At the same time, the overall number of farms and acres in farming here has decreased for at least the past decade, so the supply of land suitable to farming is shrinking.
How are you working to reverse this loss of farmland?
Helping farmers succeed is a big part of what we do at the Land Trust, from those in the beginning stages of their operations through lease-to-own programs, to making land, equipment and support connections through our free website NWA FarmLink. But we also need to help more experienced farmers who are looking to access land or expand their operations to meet this growing demand.
This is where the Farmland Access Fund comes in. Through a voluntary conservation easement process, the Land Trust can help reduce the cost of the land and ensure that the farm is protected for future generations.
What is an easement?
A conservation easement is a legal agreement between the landowner and the Land Trust that protects the land from future development, and it can also qualify as a pretty significant tax-deductible charitable donation. The landowner continues to own and farm their land, and when they are ready, can sell it or pass it on to their heirs, so long as it is kept in farming. The terms of the conservation easement stay with the deed forever. Easements can be purchased, but they are usually donated.

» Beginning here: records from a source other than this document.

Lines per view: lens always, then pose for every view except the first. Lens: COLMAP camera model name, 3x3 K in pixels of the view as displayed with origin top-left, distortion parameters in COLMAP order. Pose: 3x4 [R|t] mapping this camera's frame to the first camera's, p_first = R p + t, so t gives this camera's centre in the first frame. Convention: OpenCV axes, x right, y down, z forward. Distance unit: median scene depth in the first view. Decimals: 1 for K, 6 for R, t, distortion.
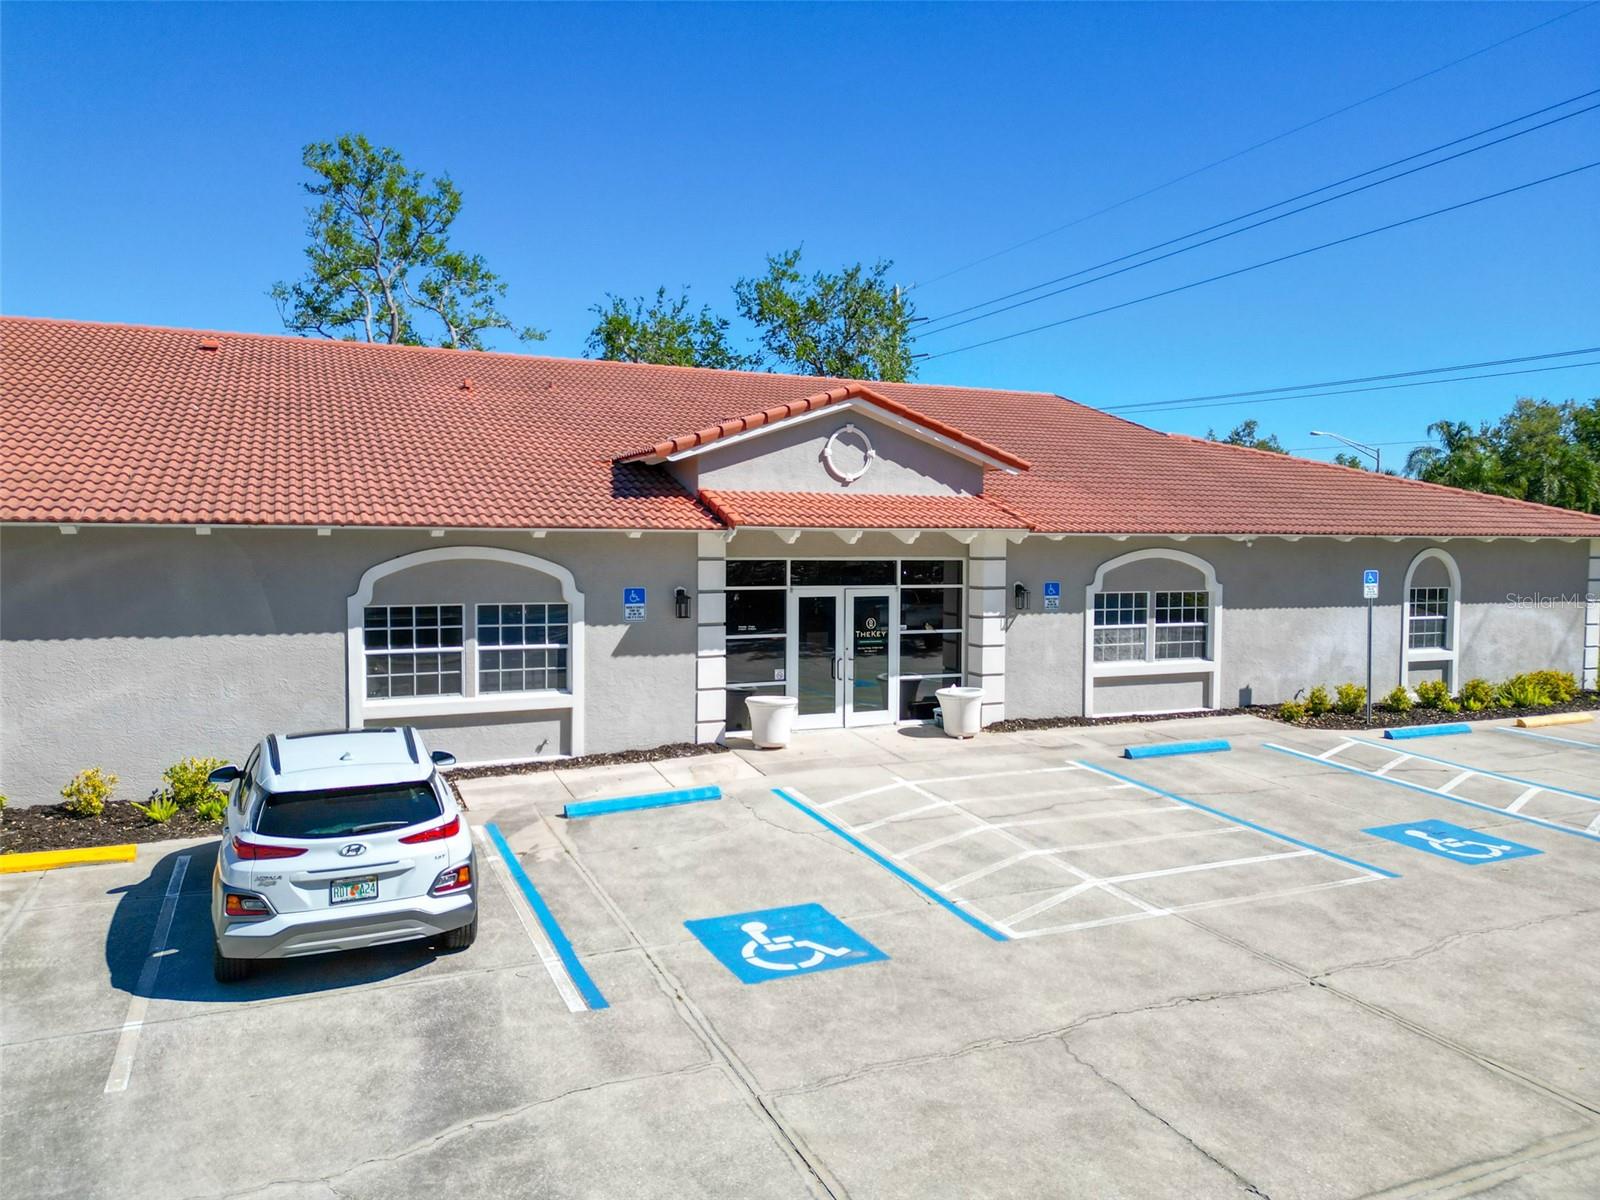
lens RADIAL K [[1102.3, 0, 792.1], [0, 1102.3, 597.9], [0, 0, 1]] dist [0.077906, -0.079506]
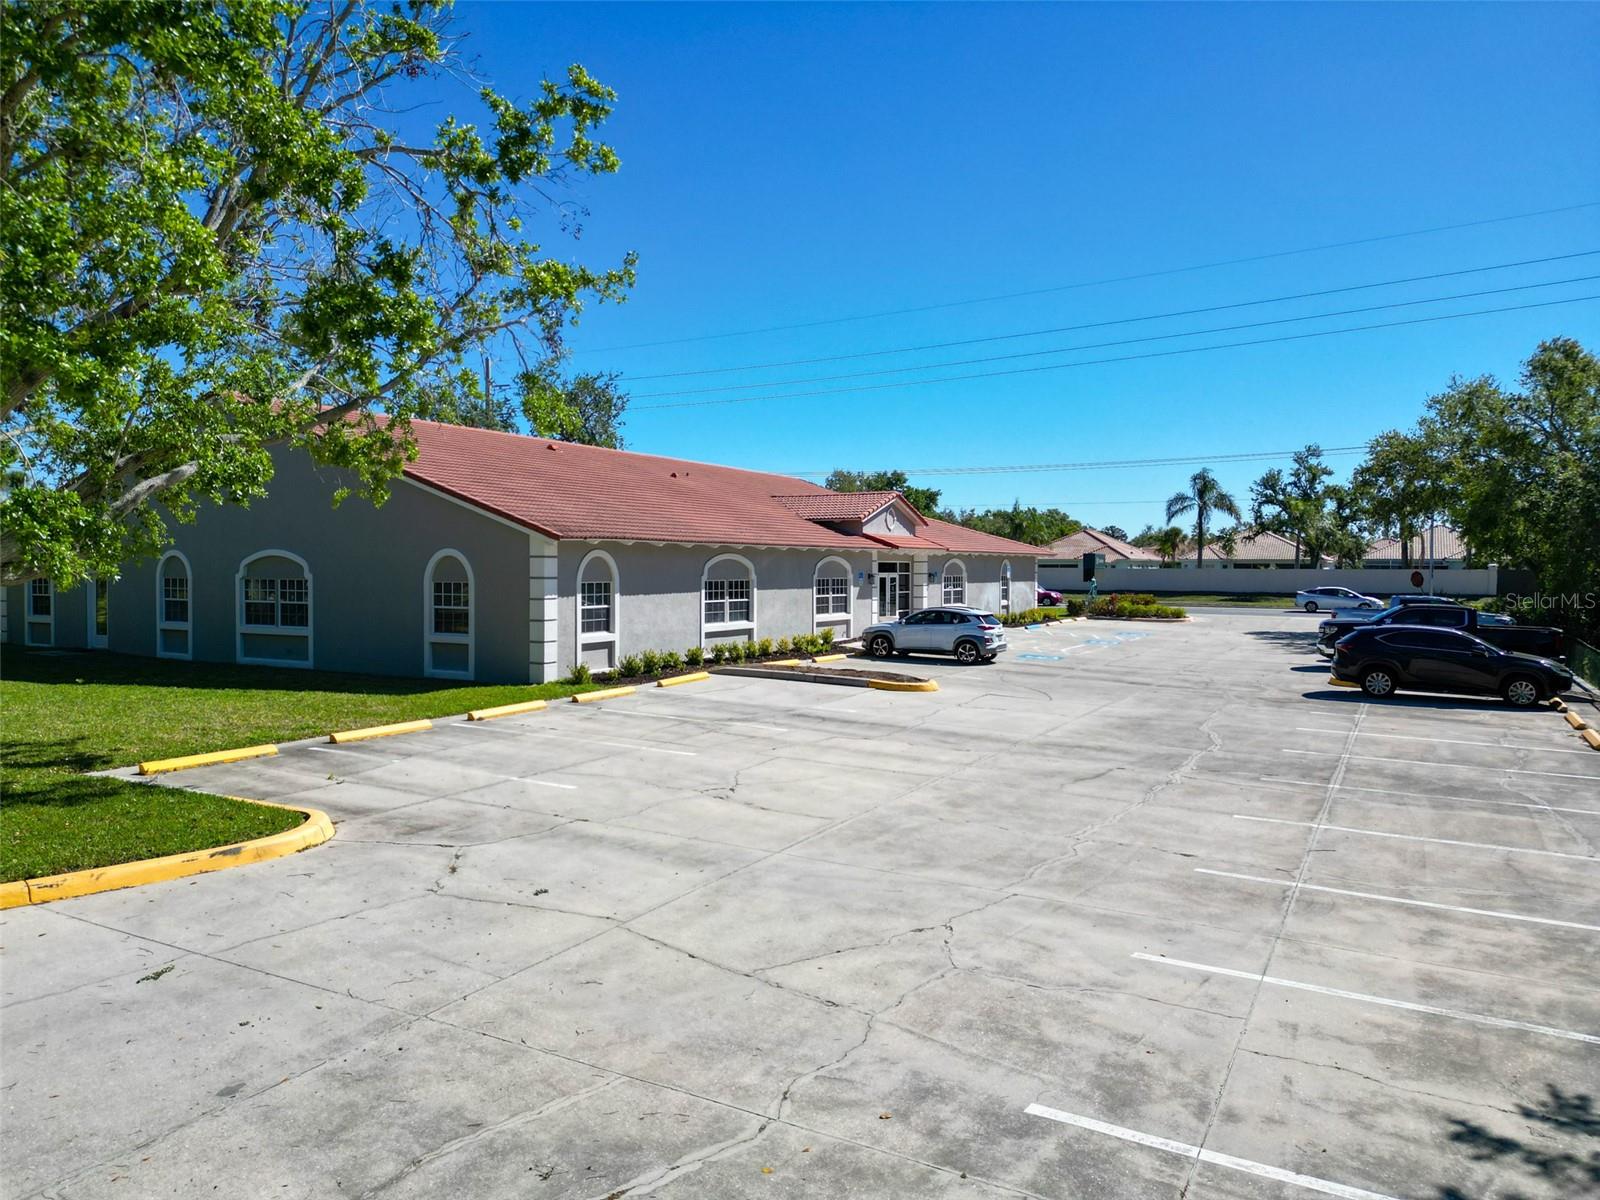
lens RADIAL K [[1105.2, 0, 800.0], [0, 1105.2, 600.0], [0, 0, 1]] dist [0.126377, -0.081152]
pose [[0.792200, -0.023714, 0.609801, -1.560801], [0.036979, 0.999274, -0.009179, 0.063037], [-0.609141, 0.029822, 0.792501, -0.797679]]
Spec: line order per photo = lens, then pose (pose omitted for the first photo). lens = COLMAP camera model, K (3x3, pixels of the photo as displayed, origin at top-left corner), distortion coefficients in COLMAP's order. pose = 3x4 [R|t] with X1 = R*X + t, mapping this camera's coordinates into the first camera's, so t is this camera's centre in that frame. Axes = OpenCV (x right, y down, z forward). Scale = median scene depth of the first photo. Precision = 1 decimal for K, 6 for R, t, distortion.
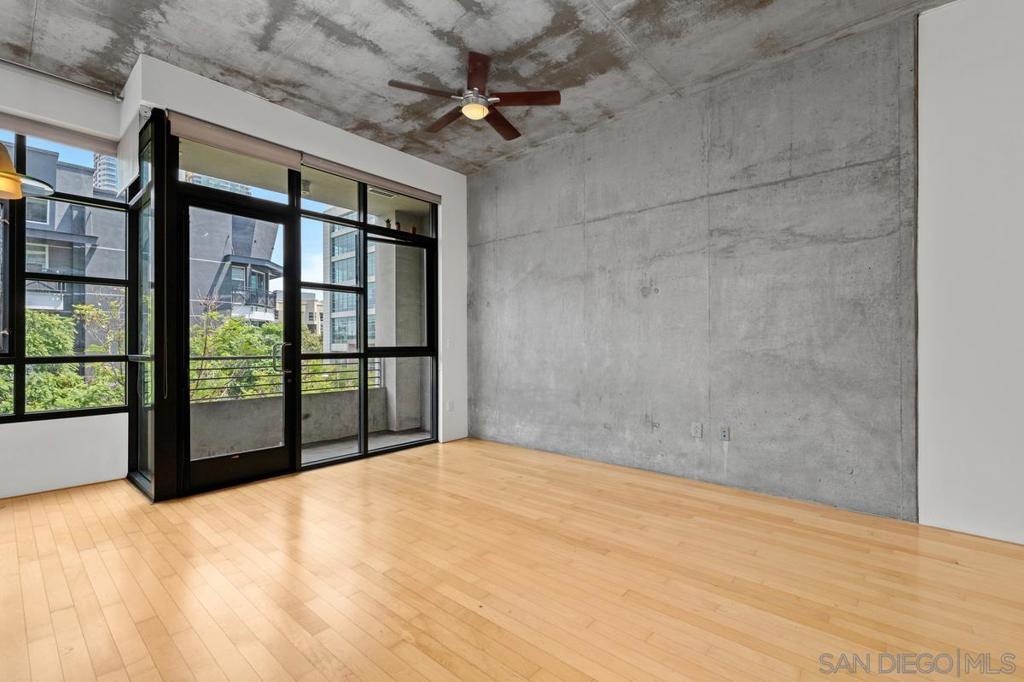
lens RADIAL K [[457.2, 0, 515.6], [0, 457.2, 343.2], [0, 0, 1]] dist [0.001164, -0.000406]
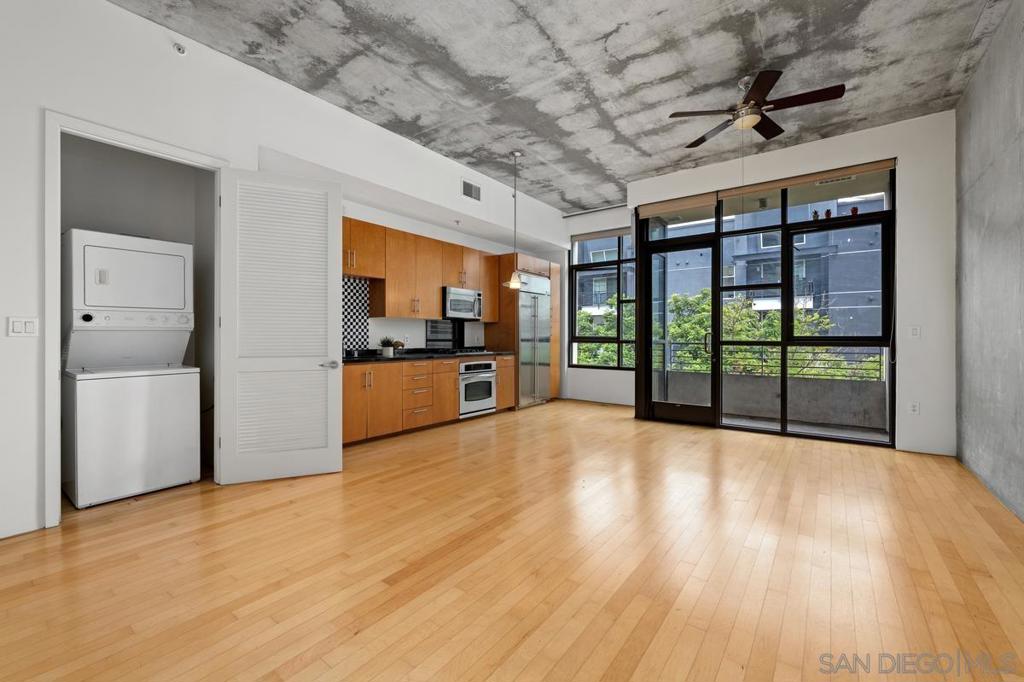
lens RADIAL K [[429.9, 0, 513.4], [0, 429.9, 334.5], [0, 0, 1]] dist [-0.000692, 0.001113]
pose [[0.081170, -0.002467, -0.996697, 0.772481], [0.003298, 0.999992, -0.002207, 0.005376], [0.996695, -0.003108, 0.081177, 0.305060]]
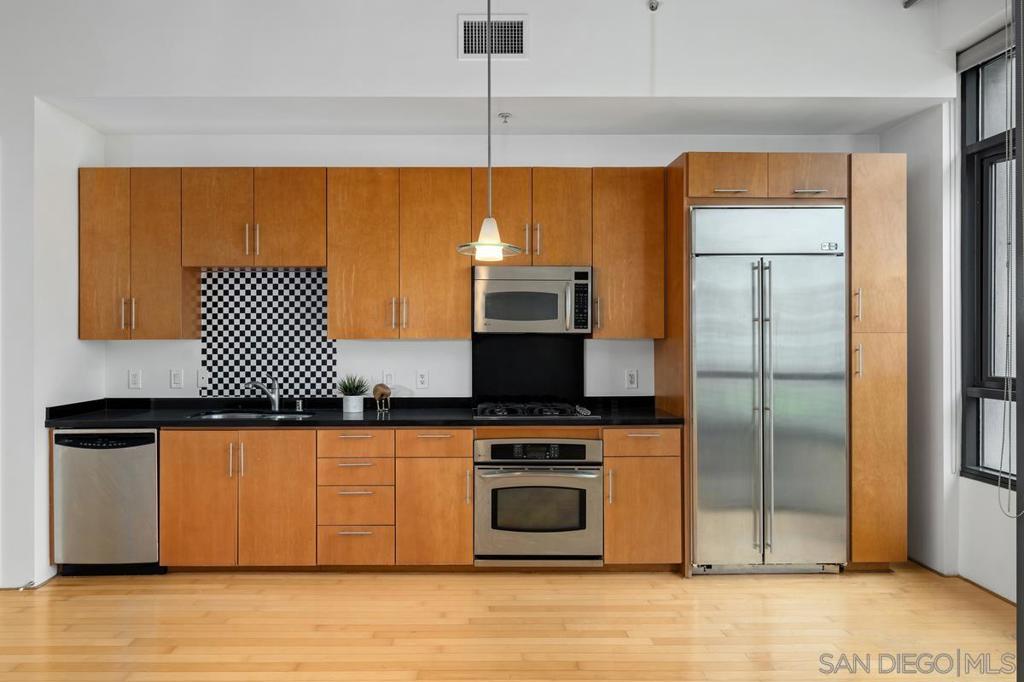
lens RADIAL K [[701.4, 0, 478.2], [0, 701.4, 334.7], [0, 0, 1]] dist [0.008185, 0.000583]
pose [[-0.752046, 0.000388, -0.659110, 0.057099], [0.007094, 0.999947, -0.007505, -0.044820], [0.659072, -0.010320, -0.752009, 0.970967]]
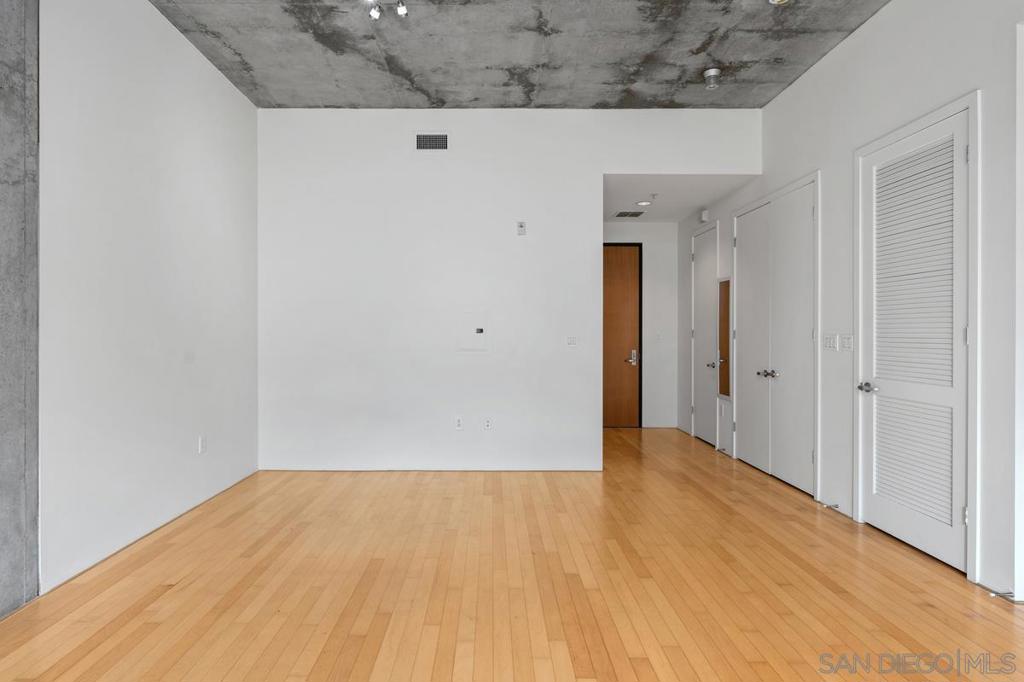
lens RADIAL K [[572.1, 0, 490.0], [0, 572.1, 328.2], [0, 0, 1]] dist [0.003463, 0.004207]
pose [[-0.658173, 0.001863, 0.752865, -0.199951], [-0.009597, 0.999895, -0.010864, -0.019024], [-0.752806, -0.014375, -0.658086, 0.762011]]
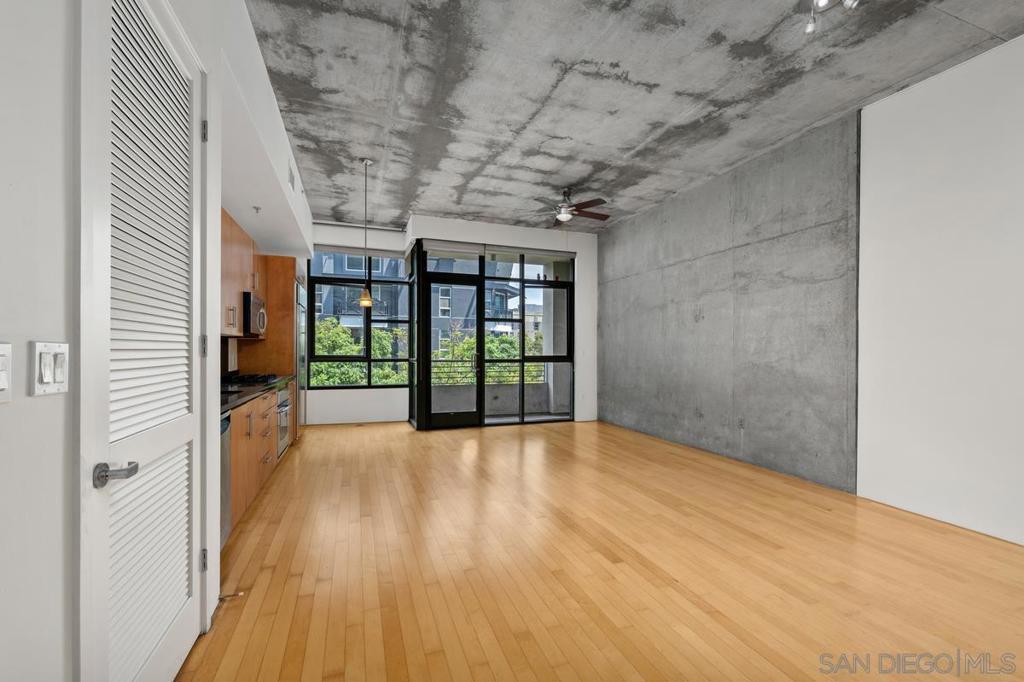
lens RADIAL K [[429.9, 0, 519.1], [0, 429.9, 349.8], [0, 0, 1]] dist [-0.000692, 0.001113]
pose [[0.882445, 0.004444, -0.470394, 0.439156], [-0.002955, 0.999988, 0.003903, -0.021814], [0.470406, -0.002054, 0.882448, -0.406561]]
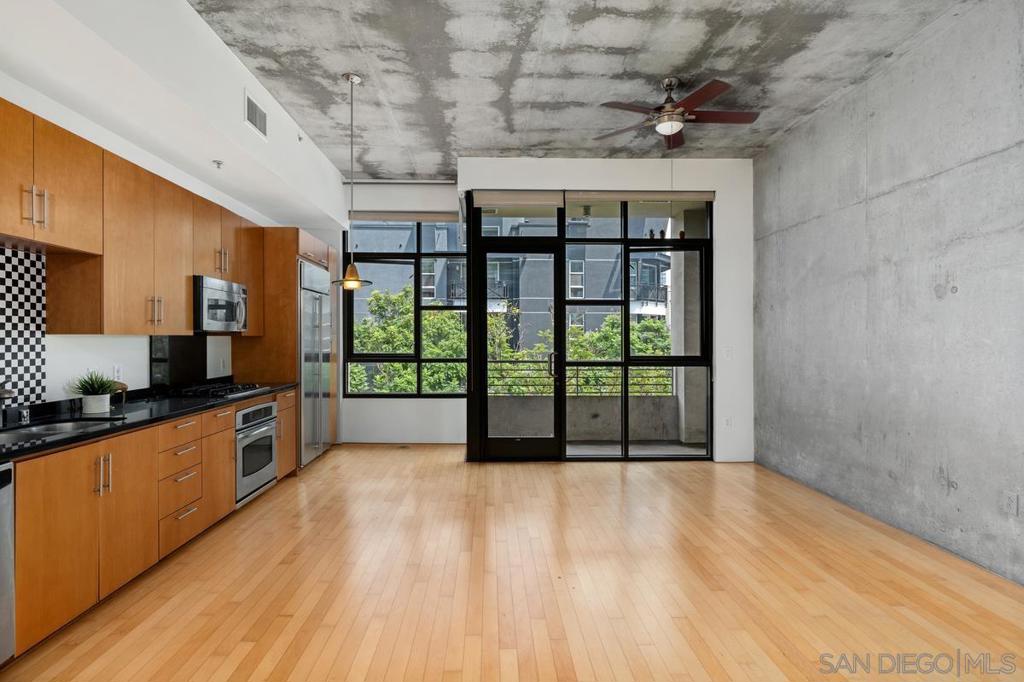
lens RADIAL K [[524.8, 0, 502.7], [0, 524.8, 336.5], [0, 0, 1]] dist [-0.005253, -0.001687]
pose [[0.676914, 0.002528, -0.736058, 0.436952], [-0.000626, 0.999996, 0.002859, -0.047091], [0.736062, -0.001474, 0.676912, -0.035484]]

The Land Trust is also a partner to federal USDA programs that offer to compensate farmers for easements that keep land in farming. Even though this federal program presents an incredible opportunity for farmers, it has never been used for farmland in Arkansas before. By guiding more farmers through the federal process, we can combine these federal funds with local dollars to help more farm seekers and farmland owners. These agricultural conservation easement programs will pay a farmer up to 50% of the easement value. This can be a significant amount of money saved, and can be put back into operating costs.
How would a farmer get involved?
One of two things can happen. Ideally, the Land Trust would receive farmland as a donation from a landowner looking for a tax deduction and who wants to keep that land in farming. After the land transfer is complete, the trust announces the availability of the farm and matches it with qualified farmer applicants, selling the land to the farmer at an affordable price, with a conservation easement on the land paid in part by the Farmland Access Fund.
We also work with farmers seeking land to grow more fruits and vegetables. We assist them in selecting the best land for their growing needs and work to educate the seller on the tax benefits of conservation easements, which also lowers the cost for buyers. If the seller is not interested in this option, we help the farmer buy the land at fair market value, connecting them with tax professionals and local farm-focused banking partners. Then, the Land Trust buys the easement from the new landowner, which puts 30-50% of the purchase price back in their pocket.
How are farmers responding to the program?
Farmers are excited, and we have a strong pipeline of interest from both seekers and landowners. This is such a great opportunity for the region, both for people who are already farming and those who see a future here.
I’m optimistic programs like these, that really take a whole food system approach, will put more land within reach for the people who get up every day and get their hands dirty for us.